The complicated relationship between Ireland, Apple and the EU will be discussed between Irish Taoiseach Enda Kenny, TD, and Apple CEO Tim Cook when the duo meet in Cupertino today (1 December).
There won’t be too many times in history that a country leader will meet a foreign company, on foreign soil, to discuss tactics on how to stop the transfer of billions of euros of tax from one to the other. However, 2016 has been full of surprises.
Apple v EU
The Taoiseach is stopping off at Apple HQ today, as part of a three-day visit to Silicon Valley. The main topic of conversation, no doubt, will be the hefty tax bill that the tech giant owes Ireland, even though Kenny and his Government don’t want it.
In August, Europe’s competition commissioner, Margrethe Vestager, revealed the culmination of a three-year investigation into Apple’s tax status in Ireland.

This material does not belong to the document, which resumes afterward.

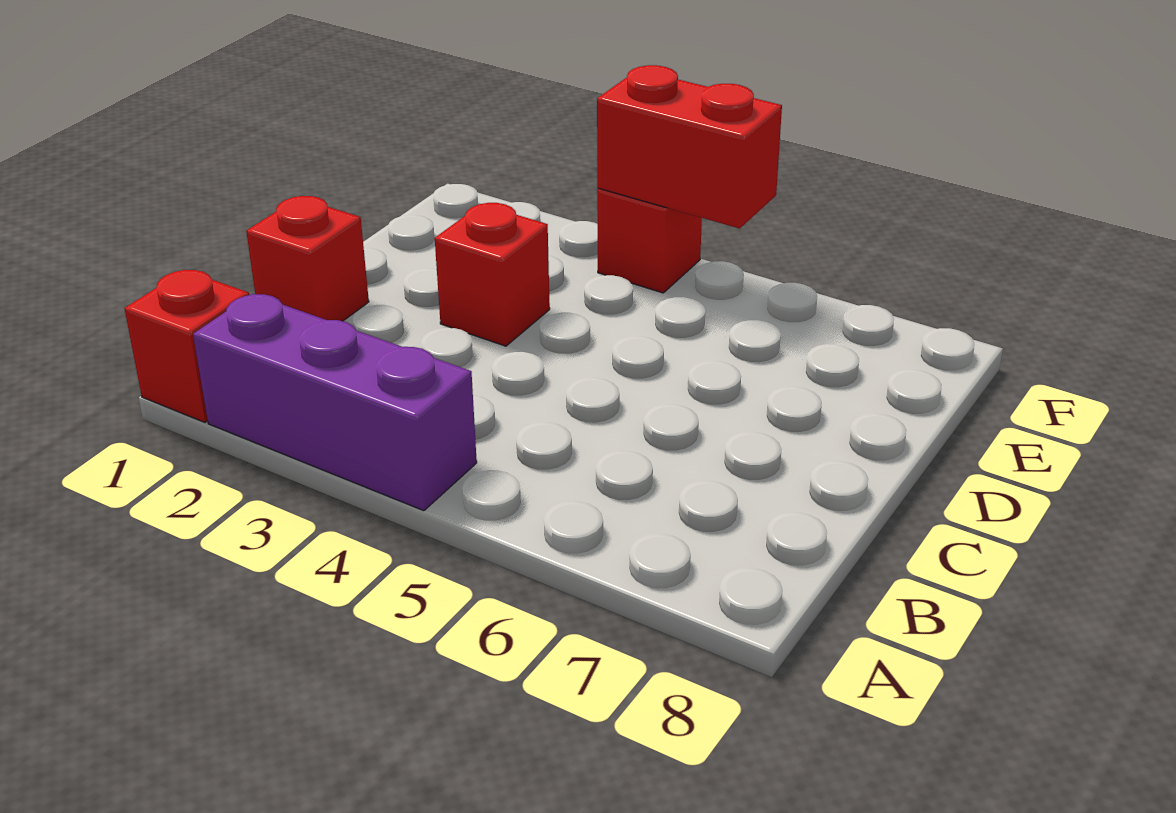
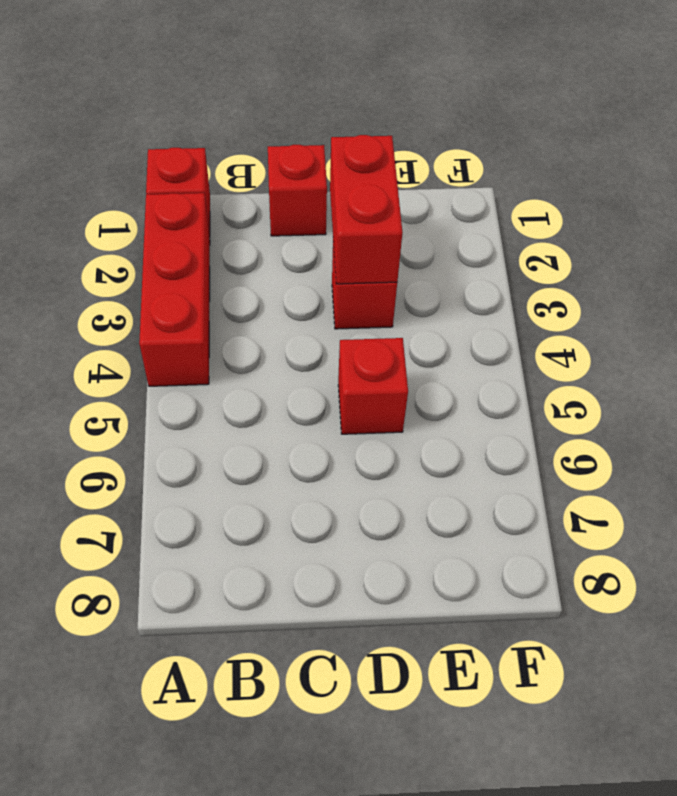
purple 1x3 brick [193,294,477,511] -> red 1x3 brick [139,193,210,386]
red 1x1 brick [597,188,702,293] -> red 1x1 brick moved to [338,338,408,434]
red 1x2 brick [597,65,782,228] -> red 1x2 brick moved to [330,135,403,284]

Finding that Apple enjoyed a special agreement of sorts with the Irish Government, €13bn was the value Vestager put on the arrangement.
“This selective treatment allowed Apple to pay an effective corporate tax rate of 1pc on its European profits in 2003, down to 0.005pc in 2014,” she said.
Taoiseach Enda Kenny is asked if he has any concerns about the future of Apple in Ireland, given the European Commission ruling? pic.twitter.com/BSz2WtBhQN
— RTÉ News (@rtenews) December 1, 2016
Kenny said yesterday that his plans were to discuss Apple’s general relationship with Ireland, claiming Cook was “publicly and privately strongly in support” of the company’s operation in Ireland.
He said “we get on very well with Apple”, calling the company one of a “number of very large American companies” with a presence in Ireland. Though that is downplaying it, somewhat.
Apple’s position in Ireland is one of genuine importance, with a 5,000-strong workforce soon to be upped by 20pc, and major construction investments planned in Galway and Cork.
Last month, a crowd of 2,000 people marched in Athenry in support of plans for an €850m Apple data centre.
The investment by Apple in a state-of-the-art data centre in Athenry represents the single biggest digital infrastructure investment west of the Shannon and is a considerable economic prize for the region.
The data centre will manage data for Apple’s Music, App Store, Messages, Maps and Siri customer base. It will be 100pc powered by renewable energy.
It could forge the lynchpin for job creation by new, digital enterprises for decades to come.
At the time of the EU ruling, Cook called it “maddening” and “disappointing”. He said it was a political decision, with no basis in fact.
The Irish Government was very, very quick to row in behind the company. Minister for Finance, Michael Noonan, TD, almost immediately gave the State’s stance, even before a cabinet meeting to clarify views.
Then, one day before the deadline for an appeal of the decision, Noonan acted.
“The government fundamentally disagrees with the European Commission’s analysis and the decision left no choice but to take an appeal,” Noonan told a European Parliament committee in Brussels.
“The tax practices that gave rise to the Apple decision are no longer part of Irish law, but we still think that the competition commissioner is wrong in law, and we’re appealing on those grounds.”